São três os grandes desafios da etapa de Melbourne em termos de pneus: prever a evolução da pista, uma vez que, como não se trata de um circuito permanente, é acentuada; evitar o graining causado pela baixa aderência do asfalto; e ler corretamente o efeito da chegada do fim da tarde e a decorrente queda das temperaturas do asfalto na segunda parte da corrida, já que trata-se de um GP cuja largada é mais tarde do que o normal.

Outro fator é o tempo alto de perda (23s) nos boxes, considerado alto e levando a crer que, quem conseguisse fazer o pneu durar, levaria vantagem. Porém, nem todas as equipes acreditavam que poderiam fazer apenas uma parada – e nem tiveram muito tempo para avaliar isso, já que a chuva na sexta-feira comprometeu a preparação. A saída para estes times seria apostar em stints mais curtos com os supermacios durante a prova para fazer dois pit stops e recuperar esses 23s a mais.

Foi com esse pensamento que a Force India, por exemplo, optou por não voltar à pista após ter seus pilotos na nona e décima colocações nos minutos finais do Q2 – o que significava que eles poderiam escolher seu pneu para largar, que seria o macio, e usariam supermacios novos no GP – e, mais crucialmente, Ferrari abdicou da segunda tentativa no Q3, ao contrário da Mercedes.

A partir daí, a Scuderia demonstrou que tinha uma tática clara: largaria com os supermacios usados do Q2, como manda a regra, mas usaria um segundo jogo, novo, para tentar superar os rivais que, segundo as previsões, fariam a prova com supermacio-macio-macio.

O plano vinha saindo até melhor que a encomenda devido à grande largada dos dois carros, com Raikkonen sendo usado para marcar a estratégia de Hamilton e Vettel se defendendo diretamente de Rosberg. Na primeira rodada de pit stops, o tetracampeão usou seu trunfo do supermacio novo e estava abrindo do compatriota até a bandeira vermelha que mudou a história da prova na volta 18.

Na volta anterior, a Mercedes já tinha dado o primeiro nó tático na Ferrari quando colocou os pneus médios no carro de Hamilton, uma manobra bastante ousada àquela altura. Afinal, seriam 40 voltas com um composto que, embora tenha sido testado exaustivamente pelo time de Brackley na pré-temporada, não havia sido usado no final de semana até então. Por outro lado, o time apostou que a queda da temperatura do asfalto com o cair da tarde ajudaria.
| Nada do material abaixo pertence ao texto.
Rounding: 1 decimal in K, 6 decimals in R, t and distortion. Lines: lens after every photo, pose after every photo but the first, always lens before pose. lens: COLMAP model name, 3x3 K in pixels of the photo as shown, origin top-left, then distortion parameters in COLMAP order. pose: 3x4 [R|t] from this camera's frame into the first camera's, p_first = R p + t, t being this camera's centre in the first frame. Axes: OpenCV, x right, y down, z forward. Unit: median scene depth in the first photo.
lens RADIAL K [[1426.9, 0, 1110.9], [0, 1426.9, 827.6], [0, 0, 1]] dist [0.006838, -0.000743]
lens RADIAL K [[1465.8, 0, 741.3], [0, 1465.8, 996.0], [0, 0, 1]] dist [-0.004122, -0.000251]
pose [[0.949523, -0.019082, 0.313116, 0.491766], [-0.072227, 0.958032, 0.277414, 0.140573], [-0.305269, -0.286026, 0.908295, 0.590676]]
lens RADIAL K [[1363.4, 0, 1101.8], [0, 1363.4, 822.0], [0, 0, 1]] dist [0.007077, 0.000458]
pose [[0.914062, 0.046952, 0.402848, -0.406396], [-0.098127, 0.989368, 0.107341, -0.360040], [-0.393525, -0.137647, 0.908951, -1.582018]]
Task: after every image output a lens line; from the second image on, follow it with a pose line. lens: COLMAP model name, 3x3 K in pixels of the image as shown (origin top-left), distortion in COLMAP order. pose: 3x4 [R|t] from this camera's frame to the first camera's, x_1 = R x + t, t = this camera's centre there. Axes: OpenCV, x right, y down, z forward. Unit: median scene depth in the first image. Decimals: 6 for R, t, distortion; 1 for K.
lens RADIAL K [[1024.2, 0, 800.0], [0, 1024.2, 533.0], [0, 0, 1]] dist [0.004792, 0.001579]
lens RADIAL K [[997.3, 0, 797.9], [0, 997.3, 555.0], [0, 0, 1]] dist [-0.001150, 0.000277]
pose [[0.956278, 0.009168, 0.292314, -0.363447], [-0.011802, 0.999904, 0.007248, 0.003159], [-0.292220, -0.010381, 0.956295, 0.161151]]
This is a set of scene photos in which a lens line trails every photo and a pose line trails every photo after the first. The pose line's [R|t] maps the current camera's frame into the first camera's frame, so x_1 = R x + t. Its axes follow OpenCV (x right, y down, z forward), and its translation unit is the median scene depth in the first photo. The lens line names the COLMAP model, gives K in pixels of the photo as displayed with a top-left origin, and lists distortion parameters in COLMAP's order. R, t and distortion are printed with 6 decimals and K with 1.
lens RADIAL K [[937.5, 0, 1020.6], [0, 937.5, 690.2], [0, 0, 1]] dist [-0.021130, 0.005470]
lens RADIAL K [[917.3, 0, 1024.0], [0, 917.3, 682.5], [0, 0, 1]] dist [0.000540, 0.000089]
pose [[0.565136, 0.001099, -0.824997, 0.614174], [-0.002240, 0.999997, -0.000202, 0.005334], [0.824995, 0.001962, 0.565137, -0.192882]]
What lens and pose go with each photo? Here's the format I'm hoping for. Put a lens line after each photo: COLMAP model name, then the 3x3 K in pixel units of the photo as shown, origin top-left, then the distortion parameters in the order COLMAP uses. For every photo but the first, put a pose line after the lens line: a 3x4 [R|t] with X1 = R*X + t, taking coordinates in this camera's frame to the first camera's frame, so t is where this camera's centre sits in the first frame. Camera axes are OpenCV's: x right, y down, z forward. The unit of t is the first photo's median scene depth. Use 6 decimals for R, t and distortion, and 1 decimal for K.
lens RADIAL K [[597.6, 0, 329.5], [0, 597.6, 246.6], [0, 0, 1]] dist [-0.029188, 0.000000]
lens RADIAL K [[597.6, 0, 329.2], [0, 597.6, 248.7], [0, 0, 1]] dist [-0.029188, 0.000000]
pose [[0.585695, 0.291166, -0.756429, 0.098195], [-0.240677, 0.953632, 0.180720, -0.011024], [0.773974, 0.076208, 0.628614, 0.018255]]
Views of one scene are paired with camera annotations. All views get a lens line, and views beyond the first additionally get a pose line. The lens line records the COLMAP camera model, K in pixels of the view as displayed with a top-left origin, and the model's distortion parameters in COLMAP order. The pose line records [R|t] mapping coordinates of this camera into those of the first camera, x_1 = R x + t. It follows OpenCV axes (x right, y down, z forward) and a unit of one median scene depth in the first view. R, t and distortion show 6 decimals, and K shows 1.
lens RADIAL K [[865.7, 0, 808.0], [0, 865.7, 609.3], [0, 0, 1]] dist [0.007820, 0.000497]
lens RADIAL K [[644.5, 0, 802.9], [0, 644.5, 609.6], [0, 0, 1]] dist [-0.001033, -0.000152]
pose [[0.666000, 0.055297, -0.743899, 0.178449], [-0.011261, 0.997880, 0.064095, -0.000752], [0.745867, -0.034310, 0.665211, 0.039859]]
Aliás, se o acidente de Alonso tivesse causado um SC, e não uma bandeira vermelha, seria quase impossível tirar a vitória de Lewis.

Assim, quando a corrida foi paralisada e as trocas de pneu, liberadas, era de se esperar que a Mercedes colocasse Rosberg na mesma estratégia de Hamilton, uma vez que a equipe acreditava que, dali em diante, era possível chegar até o final sem parar.

O óbvio seria copiar a estratégia, uma vez que já não restavam supermacios zerados para a Ferrari e Vettel teria que abrir os tais 23s, uma margem bastante considerável. Mas e se a Ferrari não acreditasse em seu ritmo com os médios e que conseguiria chegar ao final com eles, especialmente com a temperatura caindo, cenário em que os carros da Scuderia têm tido dificuldades para aquecer seus pneus nos últimos anos?

Parece fácil dizer que a Ferrari errou em manter seu plano, mas é importante lembrar que são carros diferentes e provavelmente Vettel perderia a corrida com qualquer pneu que tivesse escolhido naquele momento. Prova disso é a queda de rendimento das duas Williams no final da prova, mesmo tendo copiado a Mercedes e teoricamente acertado na tática. Afinal, quanto melhor aerodinamicamente o carro, menos sensível ele é quando são utilizados pneus mais duros. E talvez o que a tática de Melbourne realmente mostre é que a Ferrari ainda não está segura de seu rendimento com estes compostos.

No mais, vale a menção mais que honrosa à estrategista da Haas – que veio, inclusive, da Ferrari. Ela apostou que o acidente de Alonso era forte o bastante para provocar a bandeira vermelha e não chamou Grosjean aos boxes assim que saiu o Safety Car, como fizeram os rivais que, como o francês, ainda não tinham parado. Assim, efetivamente Grosjean não fez nenhum pit stop, trocando os pneus durante a paralisação e ‘economizando’ os tais 23s e, assim, levando a Haas do 19º lugar no grid ao sexto na bandeirada.